New envoy to China urges economic thaw

Search for mutual links of benefit sought amid Senkaku dispute

AFP-JIJI

The new ambassador to Beijing urged stronger economic ties with China in an interview broadcast Monday after the incoming prime minister pledged to mend bilateral ties strained by a bitter territorial row.

Ties between Asia’s two biggest economies have become increasingly strained over the Tokyo-controlled Senkakus, which Beijing calls Diaoyu — with neither side willing to budge after a months-long standoff.

“My mission number one is to improve the Japan-China relationship,” Masato Kitera, a career diplomat who will succeed Uichiro Niwa as ambassador to China, told NHK.

“I will explain to China’s senior officials we need to make economic ties warmer if our political relationship is cooling, as Japanese corporate activities in China are contributing to the Chinese economy,” he said.

The dispute flared badly in September after Tokyo nationalized the islets, triggering protests across China that led to boycotts or attacks on Japanese businesses and sent exports to China tumbling 14.5 percent year-on-year.

Beijing has also boycotted various events in both countries, including its decision not to send its finance minister and central bank chief to Tokyo for the IMF and World Bank meetings held in October.

Beijing sent government boats into the archipelago’s territorial waters almost every day, and upped the ante earlier this month with an air incursion, which Japan said was the first Chinese breach of its airspace since at least 1958.

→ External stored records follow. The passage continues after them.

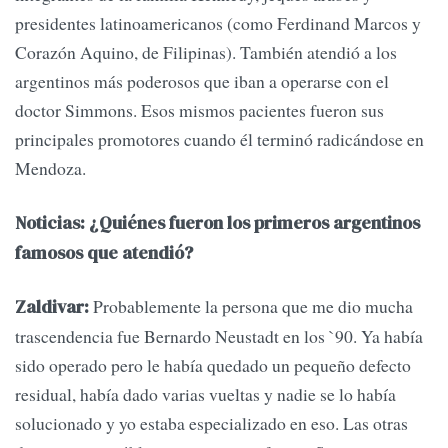
presidentes latinoamericanos (como Ferdinand Marcos y
Corazón Aquino, de Filipinas). También atendió a los
argentinos más poderosos que iban a operarse con el
doctor Simmons. Esos mismos pacientes fueron sus
principales promotores cuando él terminó radicándose en
Mendoza.
Noticias: ¿Quiénes fueron los primeros argentinos
famosos que atendió?
Probablemente la persona que me dio mucha
Zaldivar:
trascendencia fue Bernardo Neustadt en los `90. Ya había
sido operado pero le había quedado un pequeño defecto
residual, había dado varias vueltas y nadie se lo había
solucionado y yo estaba especializado en eso. Las otras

“It is important to boost exchanges in various fields so as to ease bitter public sentiment against each other,” Kitera said.

His comments come after the incoming prime minister, Shinzo Abe, on Saturday also pledged to seek a thaw in ties with China as a report said he will send a special envoy on a fence-mending mission to Beijing.

Abe, who is expected to take office Wednesday, spent much of his election campaign talking tough on China and proclaimed that after his victory there could be “no negotiation” over the sovereignty of islands that both sides claim.